_TEXT_:
┌────────
Die Frage nach Demokratie

Wenn wir von Demokratie sprechen, ist nicht automatisch davon auszugehen, dass alle dasselbe darunter verstehen. Auch werden nicht alle Positionen hinsichtlich der Aufgaben übereinstimmen, die demokratische Verhältnisse erfüllen sollen. Das Konzept ›Demokratie‹ gehört zu einem der zentralen vieldiskutierten Konzepte der Politikwissenschaft. Ein einheitliches Verständnis wird allein schon durch die Frage erschwert, ob es sich um ein graduelles oder ein klassifikatorisches Konzept handelt. (Sartori 2006: 184)

Zahlreiche Begründungen und Erklärungen verweisen auf die philosophischen Ansätze von Platon bis Locke und Montesquieu wie auch auf Verfassungstexte. Der Duden versteht Demokratie als »politisches Prinzip, nach dem das Volk durch freie Wahlen an der Machtausübung im Staat teilhat.« (Duden 1976: 507) Als Funktionen demokratischer Regierungssysteme führt die Bundeszentrale für politische Bildung Effizienz und Legitimität an: So solle ein demokratischer Staat zum einen Probleme lösen und allgemein verbindliche Entscheidungen fällen können und zum anderen den Willen des Volkes berücksichtigen und die Beteiligung der Staatsangehörigen gewährleisten. (BpB 2017:332)
└────────
_AUFGABENSTELLUNG A_: Schreib aus dem Text über Demokratie die Stelle ab, die mit „Die Frage nach“ beginnt und bis „(Sartori 2006: 184)“ reicht.
_AUFGABENSTELLUNG B_: Welche zwei Funktionen demokratischer Regierungssysteme führt die Bundeszentrale für politische Bildung laut dem Text über Demokratie an?
_AUFGABENSTELLUNG C_: Schreib den Text über Demokratie im Anschluss an seinen letzten Satz weiter.

_ANGEZEIGTE DATEN_:
┌────────
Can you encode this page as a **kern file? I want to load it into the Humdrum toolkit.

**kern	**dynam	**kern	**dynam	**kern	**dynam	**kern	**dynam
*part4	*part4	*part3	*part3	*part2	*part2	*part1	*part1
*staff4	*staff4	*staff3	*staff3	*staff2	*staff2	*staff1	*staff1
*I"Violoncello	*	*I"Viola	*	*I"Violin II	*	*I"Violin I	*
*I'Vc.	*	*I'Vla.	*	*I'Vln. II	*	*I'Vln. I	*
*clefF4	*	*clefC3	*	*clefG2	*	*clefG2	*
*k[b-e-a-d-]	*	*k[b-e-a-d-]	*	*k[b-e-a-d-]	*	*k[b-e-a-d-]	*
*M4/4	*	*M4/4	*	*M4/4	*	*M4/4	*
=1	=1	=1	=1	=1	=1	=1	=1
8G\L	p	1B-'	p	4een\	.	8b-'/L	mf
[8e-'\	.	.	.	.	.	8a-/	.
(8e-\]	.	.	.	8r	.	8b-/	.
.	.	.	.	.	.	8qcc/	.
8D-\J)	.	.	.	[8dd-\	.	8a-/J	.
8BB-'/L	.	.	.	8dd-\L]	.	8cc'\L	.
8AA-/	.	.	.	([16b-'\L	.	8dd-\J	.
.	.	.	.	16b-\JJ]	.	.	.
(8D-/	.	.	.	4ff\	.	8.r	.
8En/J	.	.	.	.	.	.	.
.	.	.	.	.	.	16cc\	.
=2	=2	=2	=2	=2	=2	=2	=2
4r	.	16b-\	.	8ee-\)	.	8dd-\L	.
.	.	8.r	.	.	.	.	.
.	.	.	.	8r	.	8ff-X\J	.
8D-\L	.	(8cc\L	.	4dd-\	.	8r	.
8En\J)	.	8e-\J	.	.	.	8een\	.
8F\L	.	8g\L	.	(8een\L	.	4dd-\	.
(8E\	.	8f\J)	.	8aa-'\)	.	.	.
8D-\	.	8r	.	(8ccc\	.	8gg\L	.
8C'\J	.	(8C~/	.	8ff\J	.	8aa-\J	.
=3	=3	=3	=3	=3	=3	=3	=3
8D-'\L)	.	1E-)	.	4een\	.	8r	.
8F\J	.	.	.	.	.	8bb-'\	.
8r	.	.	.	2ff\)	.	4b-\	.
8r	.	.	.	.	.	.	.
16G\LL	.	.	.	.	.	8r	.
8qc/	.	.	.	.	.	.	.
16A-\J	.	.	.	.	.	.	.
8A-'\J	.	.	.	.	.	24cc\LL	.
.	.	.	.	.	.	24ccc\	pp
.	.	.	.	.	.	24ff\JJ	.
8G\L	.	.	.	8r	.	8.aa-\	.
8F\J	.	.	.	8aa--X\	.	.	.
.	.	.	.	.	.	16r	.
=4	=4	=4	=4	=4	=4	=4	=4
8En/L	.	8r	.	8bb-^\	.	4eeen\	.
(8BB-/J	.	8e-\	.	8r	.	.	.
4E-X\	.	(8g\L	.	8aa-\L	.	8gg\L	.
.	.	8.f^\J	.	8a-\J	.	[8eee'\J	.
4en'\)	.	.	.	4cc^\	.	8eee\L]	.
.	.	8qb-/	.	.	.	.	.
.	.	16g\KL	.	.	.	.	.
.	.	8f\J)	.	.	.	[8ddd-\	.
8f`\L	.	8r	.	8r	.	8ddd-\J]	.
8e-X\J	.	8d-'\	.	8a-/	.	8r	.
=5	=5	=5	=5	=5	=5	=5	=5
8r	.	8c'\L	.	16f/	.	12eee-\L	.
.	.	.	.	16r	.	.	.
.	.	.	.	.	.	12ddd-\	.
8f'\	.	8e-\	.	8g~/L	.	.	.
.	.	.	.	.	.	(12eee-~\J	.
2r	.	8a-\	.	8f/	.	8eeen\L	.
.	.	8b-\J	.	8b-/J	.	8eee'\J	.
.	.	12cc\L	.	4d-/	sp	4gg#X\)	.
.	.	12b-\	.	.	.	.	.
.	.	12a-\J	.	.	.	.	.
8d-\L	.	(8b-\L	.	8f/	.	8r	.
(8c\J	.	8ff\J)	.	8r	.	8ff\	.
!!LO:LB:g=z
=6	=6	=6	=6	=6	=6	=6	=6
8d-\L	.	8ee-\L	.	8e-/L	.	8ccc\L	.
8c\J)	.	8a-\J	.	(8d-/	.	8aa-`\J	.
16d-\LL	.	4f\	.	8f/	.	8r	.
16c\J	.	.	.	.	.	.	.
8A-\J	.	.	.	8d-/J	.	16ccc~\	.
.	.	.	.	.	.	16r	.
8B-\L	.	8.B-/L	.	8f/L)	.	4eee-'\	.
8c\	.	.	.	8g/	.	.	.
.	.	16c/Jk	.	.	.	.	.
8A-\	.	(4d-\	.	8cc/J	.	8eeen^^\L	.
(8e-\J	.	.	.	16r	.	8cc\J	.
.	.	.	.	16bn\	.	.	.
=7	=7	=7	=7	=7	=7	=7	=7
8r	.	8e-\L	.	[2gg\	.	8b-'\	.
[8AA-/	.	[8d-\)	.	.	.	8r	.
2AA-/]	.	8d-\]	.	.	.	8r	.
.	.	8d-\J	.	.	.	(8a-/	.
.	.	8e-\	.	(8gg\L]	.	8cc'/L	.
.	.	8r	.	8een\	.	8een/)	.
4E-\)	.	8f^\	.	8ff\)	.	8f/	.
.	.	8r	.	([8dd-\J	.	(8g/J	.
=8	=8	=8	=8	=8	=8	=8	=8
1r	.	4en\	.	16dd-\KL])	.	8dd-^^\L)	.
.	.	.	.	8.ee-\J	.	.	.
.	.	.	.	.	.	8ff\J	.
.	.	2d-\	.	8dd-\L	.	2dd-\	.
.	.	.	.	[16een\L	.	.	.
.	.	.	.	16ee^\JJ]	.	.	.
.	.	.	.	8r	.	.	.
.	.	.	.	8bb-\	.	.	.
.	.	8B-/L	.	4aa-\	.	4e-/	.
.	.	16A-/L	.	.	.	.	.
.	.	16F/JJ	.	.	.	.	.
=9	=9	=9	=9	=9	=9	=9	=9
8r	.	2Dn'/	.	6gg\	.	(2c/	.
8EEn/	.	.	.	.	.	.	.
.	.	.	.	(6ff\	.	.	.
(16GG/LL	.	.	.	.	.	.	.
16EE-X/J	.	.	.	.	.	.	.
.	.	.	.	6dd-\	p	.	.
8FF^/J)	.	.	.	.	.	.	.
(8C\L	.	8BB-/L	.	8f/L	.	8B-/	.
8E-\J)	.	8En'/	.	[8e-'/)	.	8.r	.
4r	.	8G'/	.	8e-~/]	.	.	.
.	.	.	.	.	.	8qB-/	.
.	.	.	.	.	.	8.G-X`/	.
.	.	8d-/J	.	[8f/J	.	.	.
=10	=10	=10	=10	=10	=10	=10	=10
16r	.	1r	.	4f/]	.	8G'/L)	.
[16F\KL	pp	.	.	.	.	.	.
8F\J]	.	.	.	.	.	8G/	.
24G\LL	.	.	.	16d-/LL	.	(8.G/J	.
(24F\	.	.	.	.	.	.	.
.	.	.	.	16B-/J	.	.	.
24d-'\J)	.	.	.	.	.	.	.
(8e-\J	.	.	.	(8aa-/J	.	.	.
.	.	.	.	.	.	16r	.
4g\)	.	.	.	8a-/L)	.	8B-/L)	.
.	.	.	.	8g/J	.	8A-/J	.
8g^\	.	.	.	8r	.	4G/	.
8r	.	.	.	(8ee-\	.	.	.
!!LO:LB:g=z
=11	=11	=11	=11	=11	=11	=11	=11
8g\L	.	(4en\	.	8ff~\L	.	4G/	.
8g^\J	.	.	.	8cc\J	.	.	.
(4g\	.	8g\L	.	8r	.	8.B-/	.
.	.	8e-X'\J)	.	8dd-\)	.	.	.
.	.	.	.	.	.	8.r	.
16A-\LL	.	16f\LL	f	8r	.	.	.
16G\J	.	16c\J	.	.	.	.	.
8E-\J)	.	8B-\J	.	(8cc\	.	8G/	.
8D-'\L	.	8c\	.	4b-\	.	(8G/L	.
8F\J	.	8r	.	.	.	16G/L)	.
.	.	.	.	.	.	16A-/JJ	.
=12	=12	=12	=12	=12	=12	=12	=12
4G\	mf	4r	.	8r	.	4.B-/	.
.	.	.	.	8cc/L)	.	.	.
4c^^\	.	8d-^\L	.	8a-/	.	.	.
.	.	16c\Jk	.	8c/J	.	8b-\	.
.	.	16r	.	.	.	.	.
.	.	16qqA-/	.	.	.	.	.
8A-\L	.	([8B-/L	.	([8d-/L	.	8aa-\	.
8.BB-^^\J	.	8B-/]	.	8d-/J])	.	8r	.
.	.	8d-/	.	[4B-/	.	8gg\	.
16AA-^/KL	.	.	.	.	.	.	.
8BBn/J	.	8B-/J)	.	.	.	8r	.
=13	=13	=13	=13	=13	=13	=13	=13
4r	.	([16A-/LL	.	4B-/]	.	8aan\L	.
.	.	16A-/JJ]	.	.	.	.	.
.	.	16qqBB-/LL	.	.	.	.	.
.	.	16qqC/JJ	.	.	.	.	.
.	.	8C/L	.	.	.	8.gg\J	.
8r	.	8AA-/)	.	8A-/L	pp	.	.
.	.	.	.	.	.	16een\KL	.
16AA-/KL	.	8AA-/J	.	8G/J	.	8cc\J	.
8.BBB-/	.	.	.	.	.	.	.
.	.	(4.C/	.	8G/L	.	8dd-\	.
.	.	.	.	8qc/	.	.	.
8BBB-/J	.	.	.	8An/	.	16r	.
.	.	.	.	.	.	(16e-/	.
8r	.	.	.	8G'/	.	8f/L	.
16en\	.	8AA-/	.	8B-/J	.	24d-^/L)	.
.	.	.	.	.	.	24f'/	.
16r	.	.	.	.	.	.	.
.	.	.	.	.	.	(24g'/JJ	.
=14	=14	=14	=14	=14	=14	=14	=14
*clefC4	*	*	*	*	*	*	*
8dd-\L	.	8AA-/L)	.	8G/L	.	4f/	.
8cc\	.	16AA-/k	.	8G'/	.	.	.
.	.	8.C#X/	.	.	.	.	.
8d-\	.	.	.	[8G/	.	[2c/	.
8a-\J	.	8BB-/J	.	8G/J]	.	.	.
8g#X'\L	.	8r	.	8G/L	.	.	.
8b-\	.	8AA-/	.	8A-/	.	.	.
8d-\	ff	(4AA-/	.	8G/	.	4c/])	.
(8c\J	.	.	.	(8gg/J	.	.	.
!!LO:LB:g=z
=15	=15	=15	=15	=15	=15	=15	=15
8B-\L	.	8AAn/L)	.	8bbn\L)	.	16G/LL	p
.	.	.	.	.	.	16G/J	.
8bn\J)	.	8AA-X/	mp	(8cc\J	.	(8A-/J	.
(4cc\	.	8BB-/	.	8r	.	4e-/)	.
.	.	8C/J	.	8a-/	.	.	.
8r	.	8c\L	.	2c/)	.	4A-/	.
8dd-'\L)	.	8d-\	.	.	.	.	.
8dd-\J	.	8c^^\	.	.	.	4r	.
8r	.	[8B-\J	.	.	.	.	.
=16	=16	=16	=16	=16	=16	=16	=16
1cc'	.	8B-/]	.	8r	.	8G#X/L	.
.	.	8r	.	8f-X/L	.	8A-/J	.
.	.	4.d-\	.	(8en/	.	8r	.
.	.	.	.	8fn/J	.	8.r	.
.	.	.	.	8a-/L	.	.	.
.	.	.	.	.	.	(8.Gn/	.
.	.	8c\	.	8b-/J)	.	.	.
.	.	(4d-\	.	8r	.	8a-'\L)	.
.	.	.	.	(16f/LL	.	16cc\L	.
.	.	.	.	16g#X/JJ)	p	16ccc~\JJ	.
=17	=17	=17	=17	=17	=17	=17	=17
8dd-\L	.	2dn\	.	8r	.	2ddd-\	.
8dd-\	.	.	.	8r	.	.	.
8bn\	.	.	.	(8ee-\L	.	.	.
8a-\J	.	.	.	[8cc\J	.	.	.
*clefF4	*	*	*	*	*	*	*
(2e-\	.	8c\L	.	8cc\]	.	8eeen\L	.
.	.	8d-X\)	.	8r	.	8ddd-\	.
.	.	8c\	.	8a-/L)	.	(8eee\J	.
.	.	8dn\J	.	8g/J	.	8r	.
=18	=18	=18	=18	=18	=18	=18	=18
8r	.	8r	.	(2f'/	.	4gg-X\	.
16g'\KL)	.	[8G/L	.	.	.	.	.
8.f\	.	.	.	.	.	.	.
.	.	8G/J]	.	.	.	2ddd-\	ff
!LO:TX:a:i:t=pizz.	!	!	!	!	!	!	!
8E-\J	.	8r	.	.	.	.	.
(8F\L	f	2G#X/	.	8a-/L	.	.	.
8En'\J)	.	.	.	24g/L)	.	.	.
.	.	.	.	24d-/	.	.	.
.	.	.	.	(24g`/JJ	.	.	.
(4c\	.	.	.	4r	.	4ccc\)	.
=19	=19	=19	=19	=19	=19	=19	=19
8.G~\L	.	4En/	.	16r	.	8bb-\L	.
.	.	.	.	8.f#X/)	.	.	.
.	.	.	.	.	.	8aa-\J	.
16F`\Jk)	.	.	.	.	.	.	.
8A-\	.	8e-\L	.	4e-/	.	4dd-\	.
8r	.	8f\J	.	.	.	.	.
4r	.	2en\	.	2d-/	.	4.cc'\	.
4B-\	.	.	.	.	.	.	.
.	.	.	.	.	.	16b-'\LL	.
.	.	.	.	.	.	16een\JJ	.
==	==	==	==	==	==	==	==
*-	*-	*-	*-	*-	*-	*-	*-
└────────
_ERGEBNIS A_:
Die Frage nach Demokratie

Wenn wir von Demokratie sprechen, ist nicht automatisch davon auszugehen, dass alle dasselbe darunter verstehen. Auch werden nicht alle Positionen hinsichtlich der Aufgaben übereinstimmen, die demokratische Verhältnisse erfüllen sollen. Das Konzept ›Demokratie‹ gehört zu einem der zentralen vieldiskutierten Konzepte der Politikwissenschaft. Ein einheitliches Verständnis wird allein schon durch die Frage erschwert, ob es sich um ein graduelles oder ein klassifikatorisches Konzept handelt. (Sartori 2006: 184)

_ERGEBNIS B_: Effizienz und Legitimität.

_ERGEBNIS C_:
Auch im medialen Diskurs wird auf wesentliche Aufgaben der demokratischen Grundordnung eingegangen: So verweist die Publizistin Daniela Dahn in diesem Zusammenhang auf die Machtbeschränkung, die durch die Gewaltenteilung (Legislative, Exekutive, Judikative) Missbrauch verhindern soll ((Dahn 2013: 8) ); der Ökonom Max Otte insbesondere auf den Schutz des Individuums und den Schutz öffentlicher Räume für Meinung und Journalismus (Otte 2014).

Doch ist unter Demokratie nur die Form staatlicher Organisation zu verstehen? Albert Einstein äußerte 1940, dass er unter Demokratie nicht nur eine Regierungsform verstehe, die auf einer soliden Verfassung basiere, sondern vielmehr einen Lebensstil, der in einer großen Tradition der moralischen Strenge verankert sei (Einstein in: Pais 1998: 260). In diesem Zusammenhang betonte er, dass nicht der Mensch als Werkzeug für den Staat existiere, sondern vielmehr der Staat als ein Mittel zum geordneten Dasein von Menschen. Damit verstehe er die freie Entfaltung des einzelnen Menschen und seiner Fähigkeiten als das einzig berechtigte Ziel politischen Strebens (Einstein 1975: 331). Nach seiner Sicht sei Demokratie als ›Herrschaft des Volkes‹ nur möglich, wenn der einzelne nach zwei Prinzipien handele: Zum einen im Glauben an das gesunde Urteil und den gesunden Willen des Volkes und zum anderen in der Akzeptanz des durch Abstimmung und Wahl bekundeten Volkswillens, auch wenn dieser zur eigenen persönlichen Ansicht im Widerspruch stehe (Einstein 1975: 44f.).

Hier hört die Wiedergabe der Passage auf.